*** Opening RECORD EXTRACTS ***

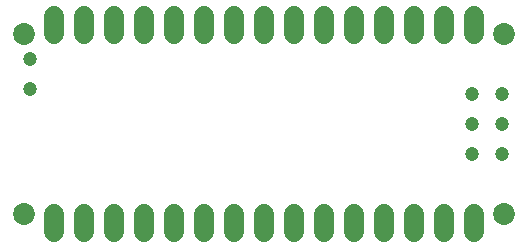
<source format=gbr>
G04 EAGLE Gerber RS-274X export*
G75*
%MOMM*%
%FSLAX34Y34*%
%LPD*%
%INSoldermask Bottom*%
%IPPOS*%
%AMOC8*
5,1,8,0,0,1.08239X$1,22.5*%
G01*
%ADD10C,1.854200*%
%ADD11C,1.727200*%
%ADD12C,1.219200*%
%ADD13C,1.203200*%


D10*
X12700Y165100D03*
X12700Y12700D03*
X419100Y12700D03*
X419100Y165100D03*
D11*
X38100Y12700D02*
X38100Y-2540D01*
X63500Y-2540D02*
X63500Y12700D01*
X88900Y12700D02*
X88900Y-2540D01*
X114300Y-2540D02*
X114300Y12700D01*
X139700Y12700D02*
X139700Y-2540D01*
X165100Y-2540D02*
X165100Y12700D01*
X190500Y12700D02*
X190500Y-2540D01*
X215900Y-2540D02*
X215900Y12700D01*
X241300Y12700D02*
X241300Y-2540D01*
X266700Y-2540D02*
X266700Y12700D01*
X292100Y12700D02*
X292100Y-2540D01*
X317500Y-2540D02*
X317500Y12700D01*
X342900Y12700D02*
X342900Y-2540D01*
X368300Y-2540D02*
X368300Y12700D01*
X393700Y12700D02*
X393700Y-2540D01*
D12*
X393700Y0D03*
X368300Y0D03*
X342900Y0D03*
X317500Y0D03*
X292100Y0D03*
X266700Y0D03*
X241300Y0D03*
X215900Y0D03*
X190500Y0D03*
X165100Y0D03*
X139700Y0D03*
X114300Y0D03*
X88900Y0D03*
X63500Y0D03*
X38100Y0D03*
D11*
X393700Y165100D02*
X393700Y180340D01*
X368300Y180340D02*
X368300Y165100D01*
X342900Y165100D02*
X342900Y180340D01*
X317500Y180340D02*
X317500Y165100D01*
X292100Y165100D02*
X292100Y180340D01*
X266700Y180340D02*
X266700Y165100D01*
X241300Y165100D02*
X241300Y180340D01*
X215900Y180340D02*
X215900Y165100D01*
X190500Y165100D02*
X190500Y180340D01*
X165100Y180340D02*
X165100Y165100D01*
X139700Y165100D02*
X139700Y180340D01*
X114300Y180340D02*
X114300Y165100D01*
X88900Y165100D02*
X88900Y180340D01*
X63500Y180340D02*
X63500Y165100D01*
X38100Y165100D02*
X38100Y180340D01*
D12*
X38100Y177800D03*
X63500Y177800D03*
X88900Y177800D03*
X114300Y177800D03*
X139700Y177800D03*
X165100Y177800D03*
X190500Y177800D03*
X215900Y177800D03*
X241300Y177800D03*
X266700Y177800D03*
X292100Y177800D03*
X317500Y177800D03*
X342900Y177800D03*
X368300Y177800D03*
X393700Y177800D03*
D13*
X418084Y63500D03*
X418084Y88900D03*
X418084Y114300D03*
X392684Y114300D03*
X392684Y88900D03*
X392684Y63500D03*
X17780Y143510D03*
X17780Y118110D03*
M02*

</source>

*** Closing RECORD EXTRACTS ***

Any pictures above are to be left out. Retype the rest of the records exactly.

<source format=gbr>
G04 EAGLE Gerber RS-274X export*
G75*
%MOMM*%
%FSLAX34Y34*%
%LPD*%
%INSoldermask Bottom*%
%IPPOS*%
%AMOC8*
5,1,8,0,0,1.08239X$1,22.5*%
G01*
%ADD10C,1.854200*%
%ADD11C,1.727200*%
%ADD12C,1.219200*%
%ADD13C,1.203200*%


D10*
X12700Y165100D03*
X12700Y12700D03*
X419100Y12700D03*
X419100Y165100D03*
D11*
X38100Y12700D02*
X38100Y-2540D01*
X63500Y-2540D02*
X63500Y12700D01*
X88900Y12700D02*
X88900Y-2540D01*
X114300Y-2540D02*
X114300Y12700D01*
X139700Y12700D02*
X139700Y-2540D01*
X165100Y-2540D02*
X165100Y12700D01*
X190500Y12700D02*
X190500Y-2540D01*
X215900Y-2540D02*
X215900Y12700D01*
X241300Y12700D02*
X241300Y-2540D01*
X266700Y-2540D02*
X266700Y12700D01*
X292100Y12700D02*
X292100Y-2540D01*
X317500Y-2540D02*
X317500Y12700D01*
X342900Y12700D02*
X342900Y-2540D01*
X368300Y-2540D02*
X368300Y12700D01*
X393700Y12700D02*
X393700Y-2540D01*
D12*
X393700Y0D03*
X368300Y0D03*
X342900Y0D03*
X317500Y0D03*
X292100Y0D03*
X266700Y0D03*
X241300Y0D03*
X215900Y0D03*
X190500Y0D03*
X165100Y0D03*
X139700Y0D03*
X114300Y0D03*
X88900Y0D03*
X63500Y0D03*
X38100Y0D03*
D11*
X393700Y165100D02*
X393700Y180340D01*
X368300Y180340D02*
X368300Y165100D01*
X342900Y165100D02*
X342900Y180340D01*
X317500Y180340D02*
X317500Y165100D01*
X292100Y165100D02*
X292100Y180340D01*
X266700Y180340D02*
X266700Y165100D01*
X241300Y165100D02*
X241300Y180340D01*
X215900Y180340D02*
X215900Y165100D01*
X190500Y165100D02*
X190500Y180340D01*
X165100Y180340D02*
X165100Y165100D01*
X139700Y165100D02*
X139700Y180340D01*
X114300Y180340D02*
X114300Y165100D01*
X88900Y165100D02*
X88900Y180340D01*
X63500Y180340D02*
X63500Y165100D01*
X38100Y165100D02*
X38100Y180340D01*
D12*
X38100Y177800D03*
X63500Y177800D03*
X88900Y177800D03*
X114300Y177800D03*
X139700Y177800D03*
X165100Y177800D03*
X190500Y177800D03*
X215900Y177800D03*
X241300Y177800D03*
X266700Y177800D03*
X292100Y177800D03*
X317500Y177800D03*
X342900Y177800D03*
X368300Y177800D03*
X393700Y177800D03*
D13*
X418084Y63500D03*
X418084Y88900D03*
X418084Y114300D03*
X392684Y114300D03*
X392684Y88900D03*
X392684Y63500D03*
X17780Y143510D03*
X17780Y118110D03*
M02*

</source>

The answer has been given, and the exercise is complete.